***** Given entries

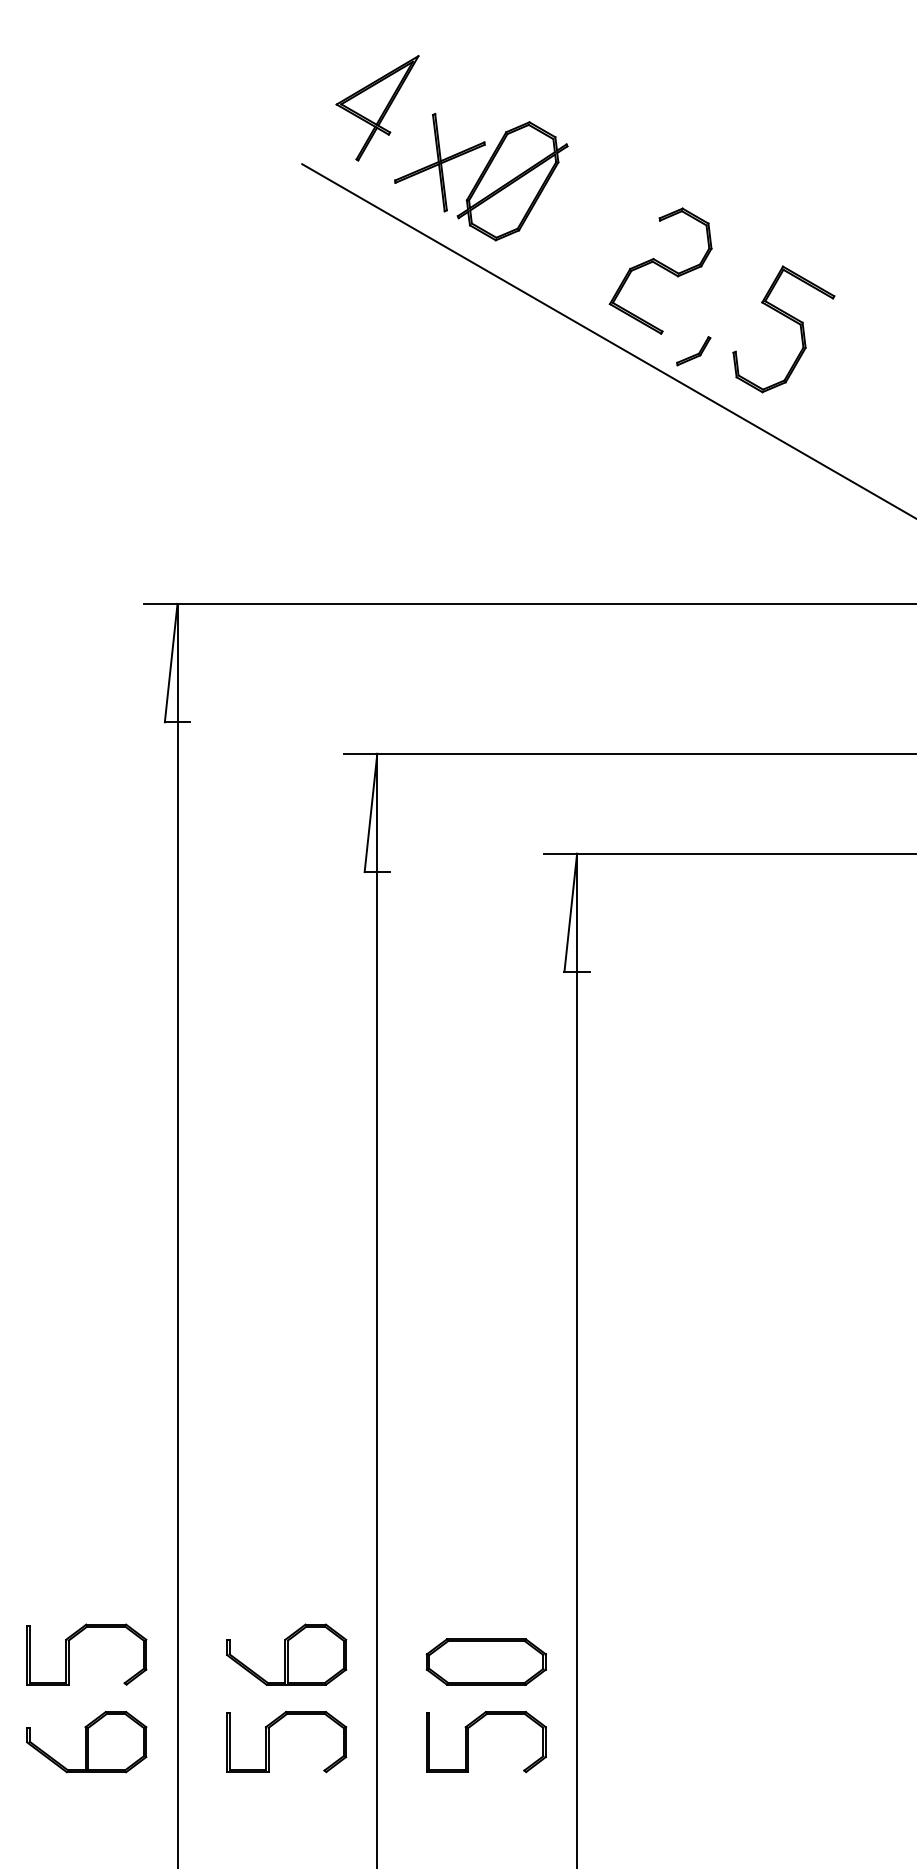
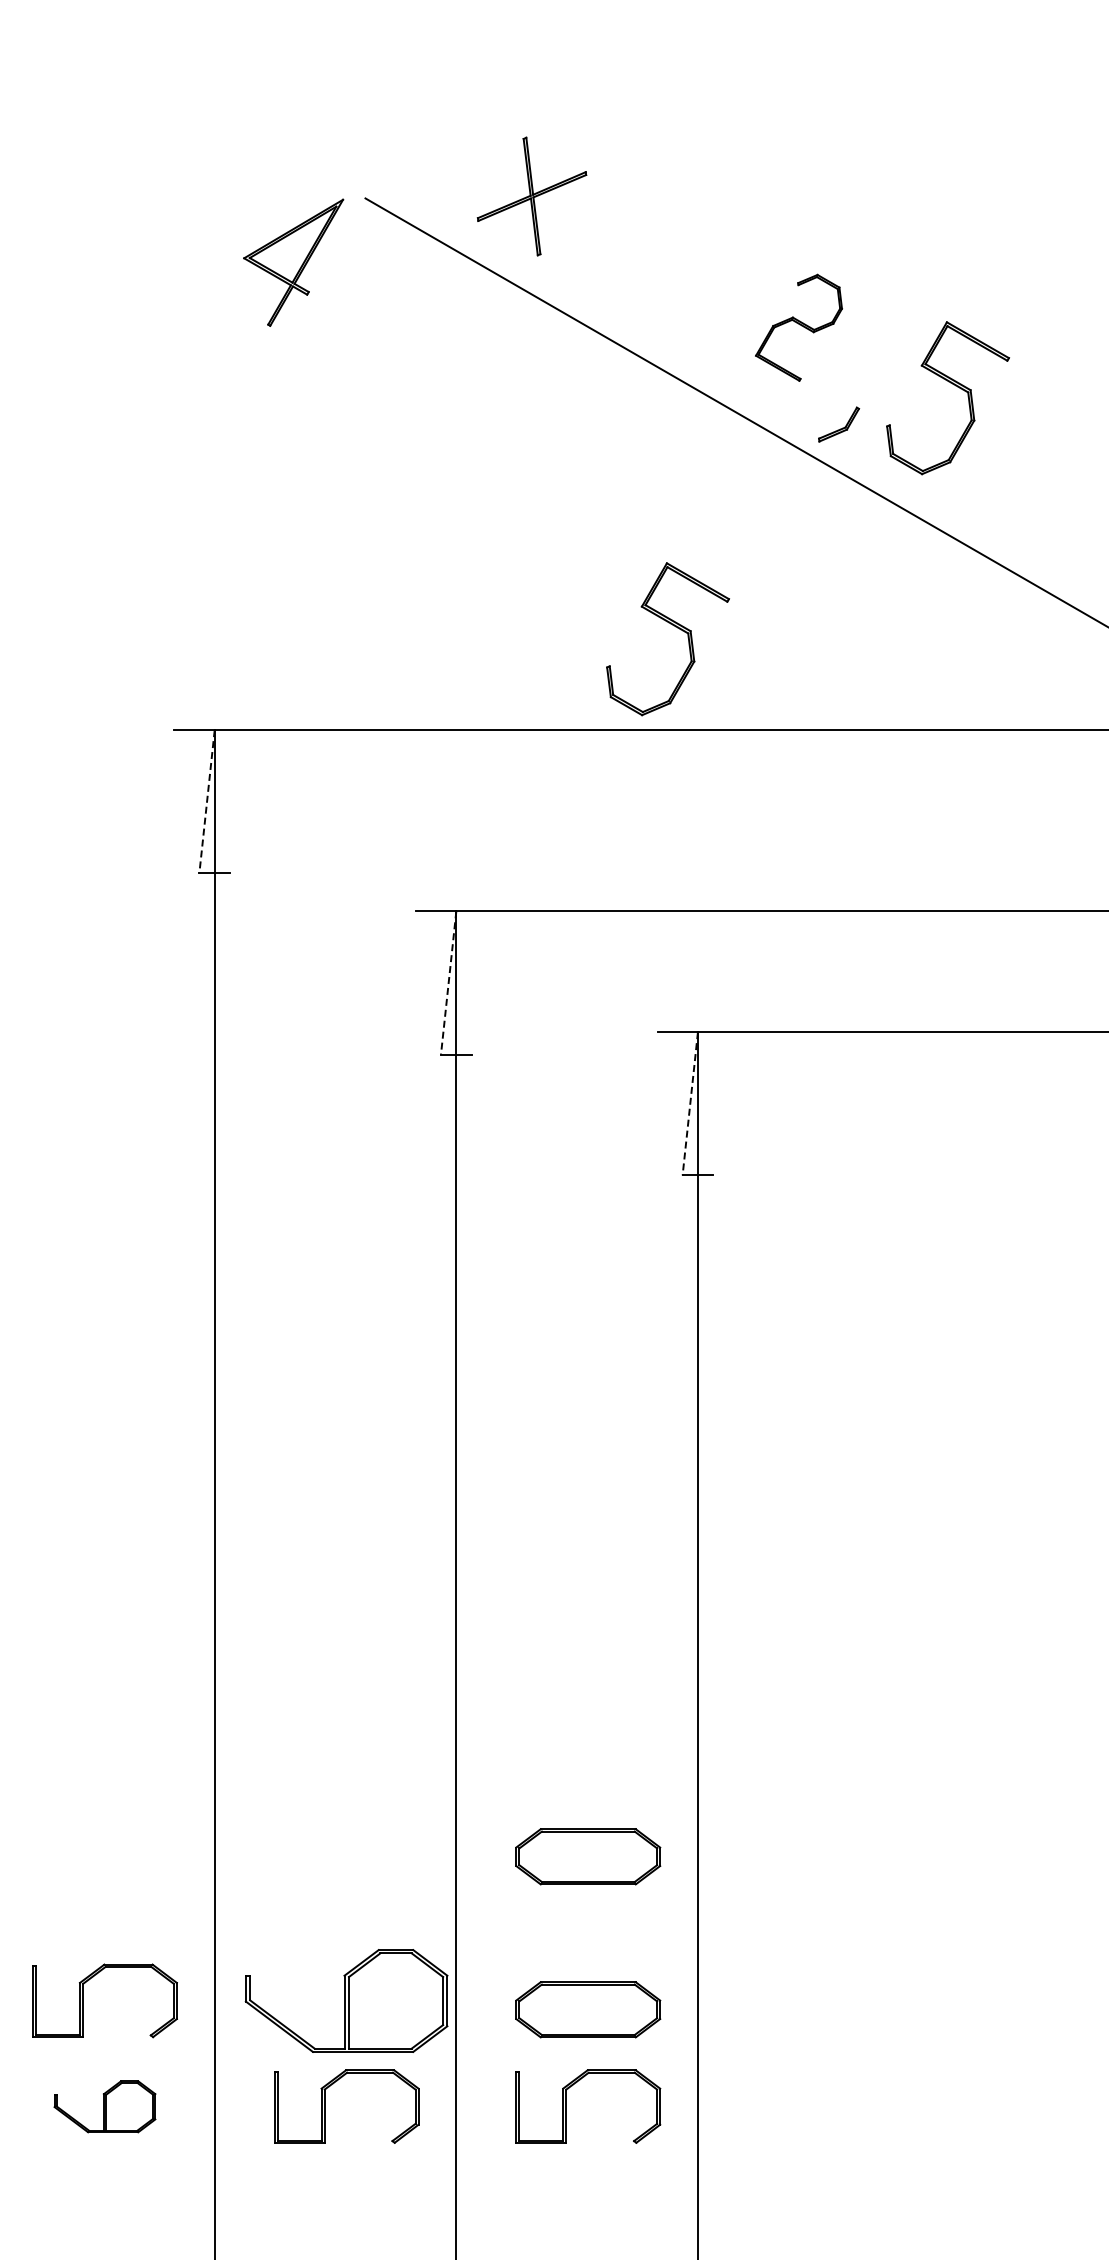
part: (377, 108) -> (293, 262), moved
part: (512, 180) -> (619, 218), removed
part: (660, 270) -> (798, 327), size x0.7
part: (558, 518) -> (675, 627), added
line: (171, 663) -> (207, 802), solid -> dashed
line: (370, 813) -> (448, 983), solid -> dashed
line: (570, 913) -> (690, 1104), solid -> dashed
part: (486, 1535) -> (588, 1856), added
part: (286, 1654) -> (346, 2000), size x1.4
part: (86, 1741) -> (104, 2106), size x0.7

**********
***** Given entries

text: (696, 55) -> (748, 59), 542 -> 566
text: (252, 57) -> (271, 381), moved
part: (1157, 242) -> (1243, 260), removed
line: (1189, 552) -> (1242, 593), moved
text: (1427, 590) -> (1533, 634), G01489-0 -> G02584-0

**********

Looking at the data above, return every line from the one with "text: (696, 55) -> (748, 59), 542 -> 566" down to the one with "text: (1427, 590)", exactly and inclusively.

text: (696, 55) -> (748, 59), 542 -> 566
text: (252, 57) -> (271, 381), moved
part: (1157, 242) -> (1243, 260), removed
line: (1189, 552) -> (1242, 593), moved
text: (1427, 590) -> (1533, 634), G01489-0 -> G02584-0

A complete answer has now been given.